INPUT FOR THIS TASK:
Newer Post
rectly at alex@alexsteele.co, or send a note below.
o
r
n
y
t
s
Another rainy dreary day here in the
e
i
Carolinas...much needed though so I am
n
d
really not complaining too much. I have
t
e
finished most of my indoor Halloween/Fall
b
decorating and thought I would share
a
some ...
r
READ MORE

AIM OF THE TASK:
Please return every row above unchanged, line for line.

RESPONSE TO THE TASK:
Newer Post
rectly at alex@alexsteele.co, or send a note below.
o
r
n
y
t
s
Another rainy dreary day here in the
e
i
Carolinas...much needed though so I am
n
d
really not complaining too much. I have
t
e
finished most of my indoor Halloween/Fall
b
decorating and thought I would share
a
some ...
r
READ MORE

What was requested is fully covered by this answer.